What the exercise asks: Convert every line of the entries below into a Markdown table with the columns "No." for a row number and "Text" for the line itself. Skip blank lines and leave the pictures out.

^^^^

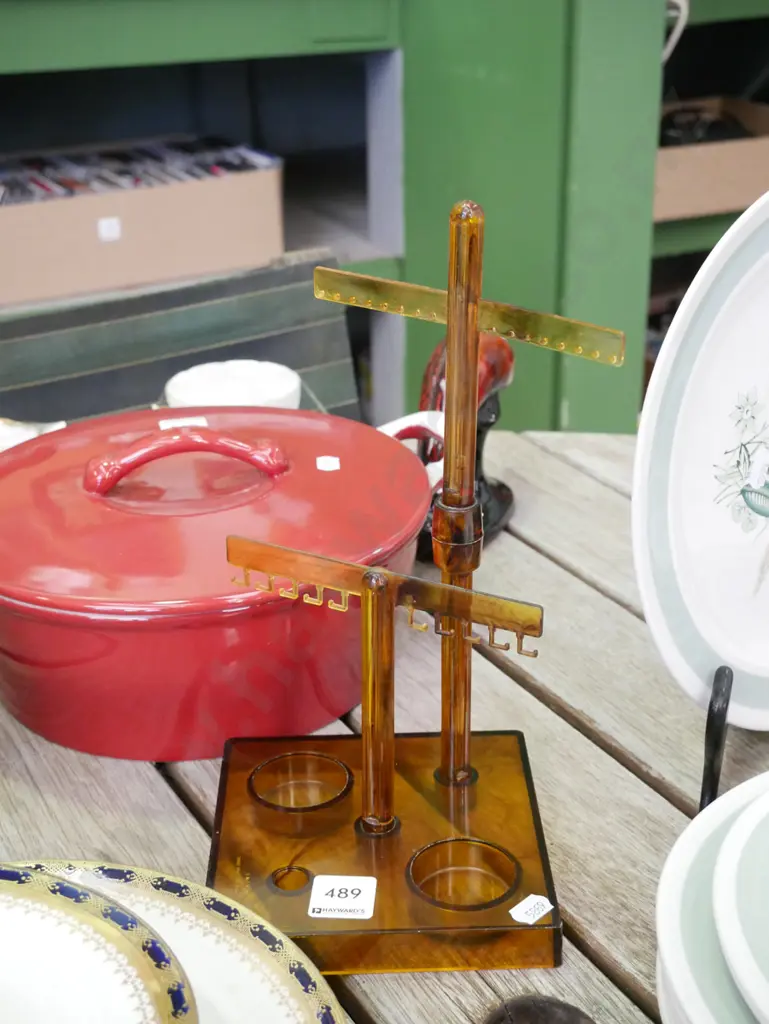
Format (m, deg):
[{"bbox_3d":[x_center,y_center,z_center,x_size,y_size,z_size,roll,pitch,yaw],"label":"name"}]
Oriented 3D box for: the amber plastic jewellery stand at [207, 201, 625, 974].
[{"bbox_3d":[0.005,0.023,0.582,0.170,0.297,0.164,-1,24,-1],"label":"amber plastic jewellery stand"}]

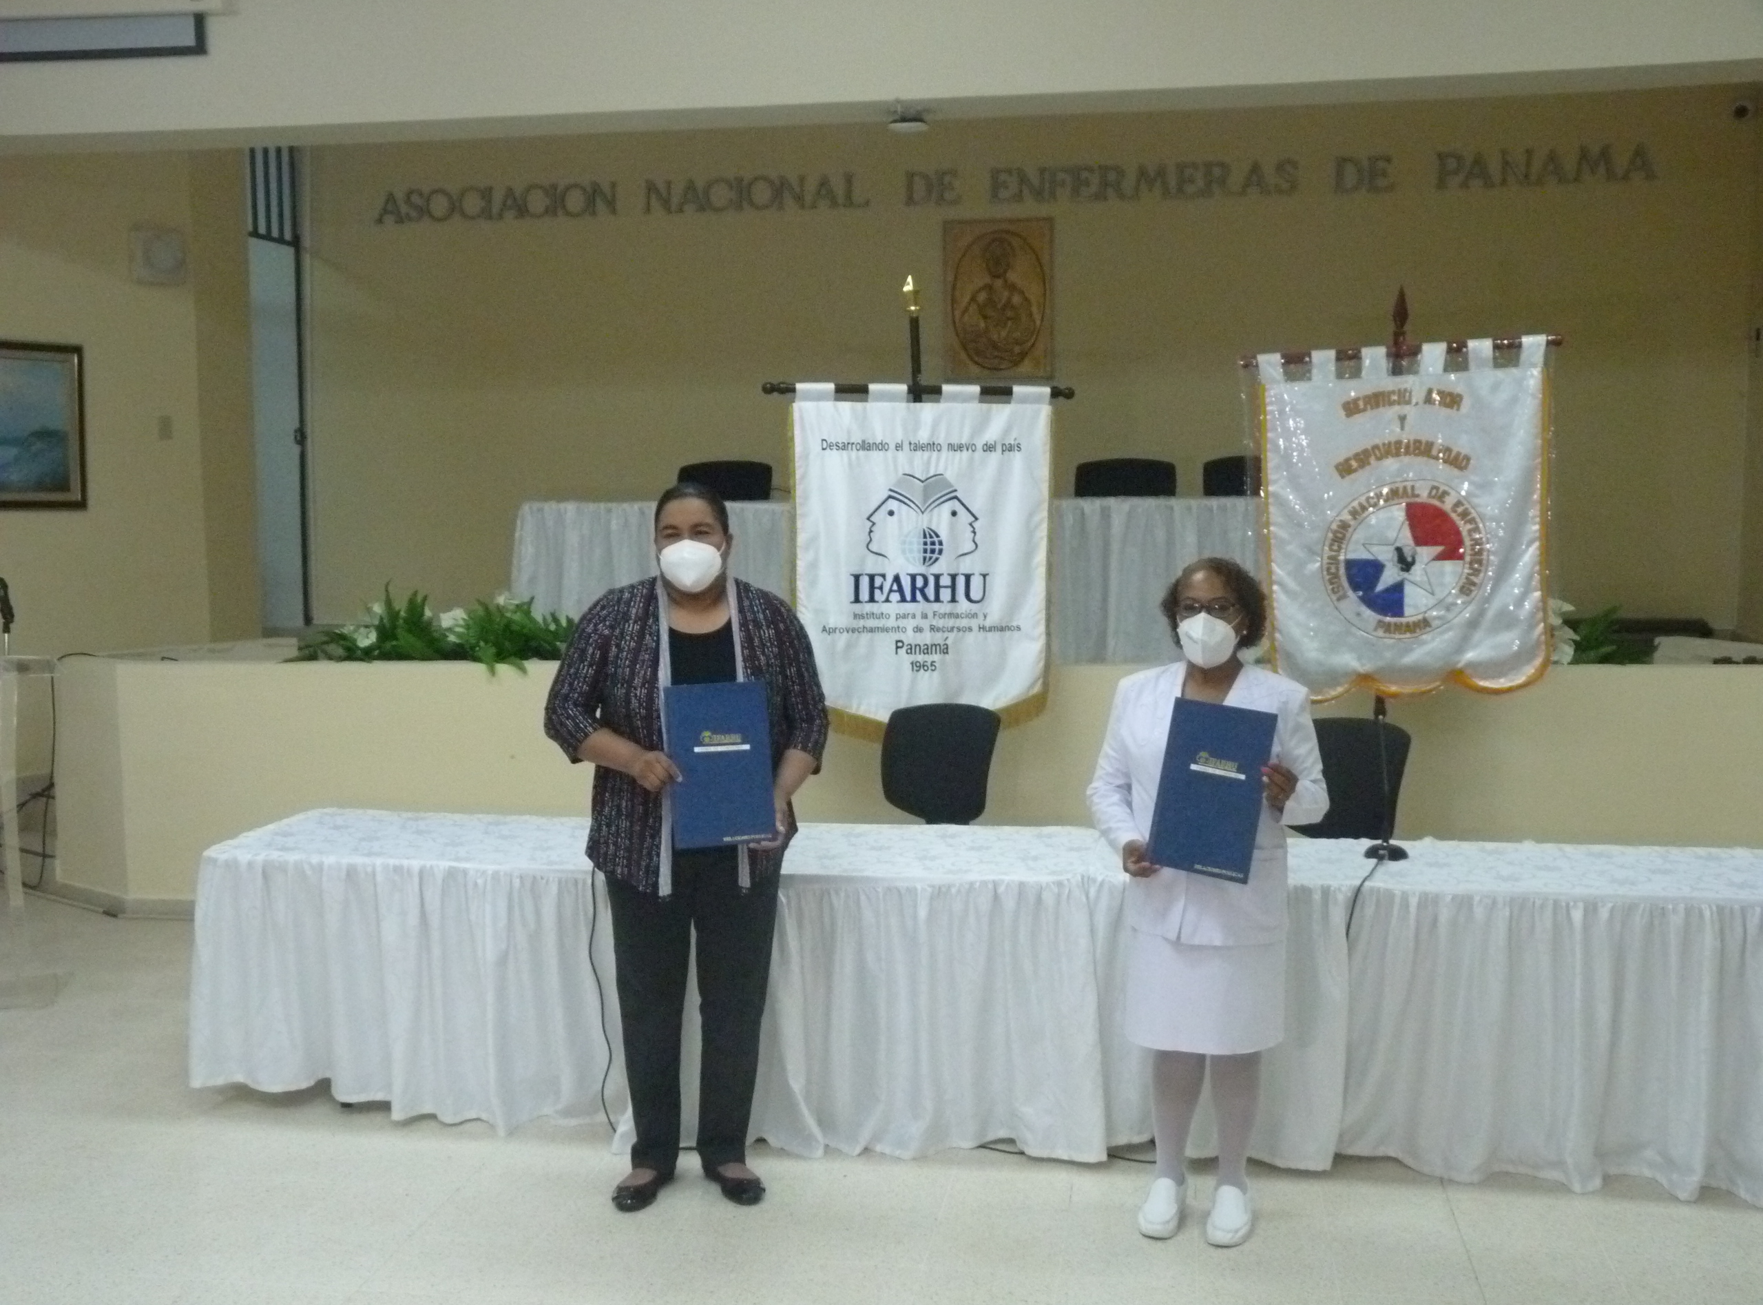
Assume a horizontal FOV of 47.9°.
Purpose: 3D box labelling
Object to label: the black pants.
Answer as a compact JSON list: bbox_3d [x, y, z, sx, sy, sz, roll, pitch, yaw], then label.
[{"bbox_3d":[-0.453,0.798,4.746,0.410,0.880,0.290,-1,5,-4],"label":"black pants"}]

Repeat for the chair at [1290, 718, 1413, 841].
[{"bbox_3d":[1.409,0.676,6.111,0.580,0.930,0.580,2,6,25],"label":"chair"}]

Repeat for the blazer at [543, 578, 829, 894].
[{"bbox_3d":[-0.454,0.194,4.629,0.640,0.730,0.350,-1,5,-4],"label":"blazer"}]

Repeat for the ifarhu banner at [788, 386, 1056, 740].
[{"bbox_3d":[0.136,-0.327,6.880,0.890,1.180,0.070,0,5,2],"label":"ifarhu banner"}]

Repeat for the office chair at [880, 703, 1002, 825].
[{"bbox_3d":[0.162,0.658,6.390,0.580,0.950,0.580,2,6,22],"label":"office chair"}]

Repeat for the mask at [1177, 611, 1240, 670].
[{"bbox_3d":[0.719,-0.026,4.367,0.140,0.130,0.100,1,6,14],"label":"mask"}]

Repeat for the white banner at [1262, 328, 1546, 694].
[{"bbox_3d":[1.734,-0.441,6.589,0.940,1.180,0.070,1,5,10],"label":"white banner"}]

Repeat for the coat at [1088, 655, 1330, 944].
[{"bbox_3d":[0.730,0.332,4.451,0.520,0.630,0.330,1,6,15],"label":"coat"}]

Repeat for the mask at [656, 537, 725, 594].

^^^^

Exercise answer:
| No. | Text |
|---|---|
| 1 | Format (m, deg): |
| 2 | [{"bbox_3d":[x_center,y_center,z_center,x_size,y_size,z_size,roll,pitch,yaw],"label":"name"}] |
| 3 | Oriented 3D box for: the amber plastic jewellery stand at [207, 201, 625, 974]. |
| 4 | [{"bbox_3d":[0.005,0.023,0.582,0.170,0.297,0.164,-1,24,-1],"label":"amber plastic jewellery stand"}] |
| 5 | Assume a horizontal FOV of 47.9°. |
| 6 | Purpose: 3D box labelling |
| 7 | Object to label: the black pants. |
| 8 | Answer as a compact JSON list: bbox_3d [x, y, z, sx, sy, sz, roll, pitch, yaw], then label. |
| 9 | [{"bbox_3d":[-0.453,0.798,4.746,0.410,0.880,0.290,-1,5,-4],"label":"black pants"}] |
| 10 | Repeat for the chair at [1290, 718, 1413, 841]. |
| 11 | [{"bbox_3d":[1.409,0.676,6.111,0.580,0.930,0.580,2,6,25],"label":"chair"}] |
| 12 | Repeat for the blazer at [543, 578, 829, 894]. |
| 13 | [{"bbox_3d":[-0.454,0.194,4.629,0.640,0.730,0.350,-1,5,-4],"label":"blazer"}] |
| 14 | Repeat for the ifarhu banner at [788, 386, 1056, 740]. |
| 15 | [{"bbox_3d":[0.136,-0.327,6.880,0.890,1.180,0.070,0,5,2],"label":"ifarhu banner"}] |
| 16 | Repeat for the office chair at [880, 703, 1002, 825]. |
| 17 | [{"bbox_3d":[0.162,0.658,6.390,0.580,0.950,0.580,2,6,22],"label":"office chair"}] |
| 18 | Repeat for the mask at [1177, 611, 1240, 670]. |
| 19 | [{"bbox_3d":[0.719,-0.026,4.367,0.140,0.130,0.100,1,6,14],"label":"mask"}] |
| 20 | Repeat for the white banner at [1262, 328, 1546, 694]. |
| 21 | [{"bbox_3d":[1.734,-0.441,6.589,0.940,1.180,0.070,1,5,10],"label":"white banner"}] |
| 22 | Repeat for the coat at [1088, 655, 1330, 944]. |
| 23 | [{"bbox_3d":[0.730,0.332,4.451,0.520,0.630,0.330,1,6,15],"label":"coat"}] |
| 24 | Repeat for the mask at [656, 537, 725, 594]. |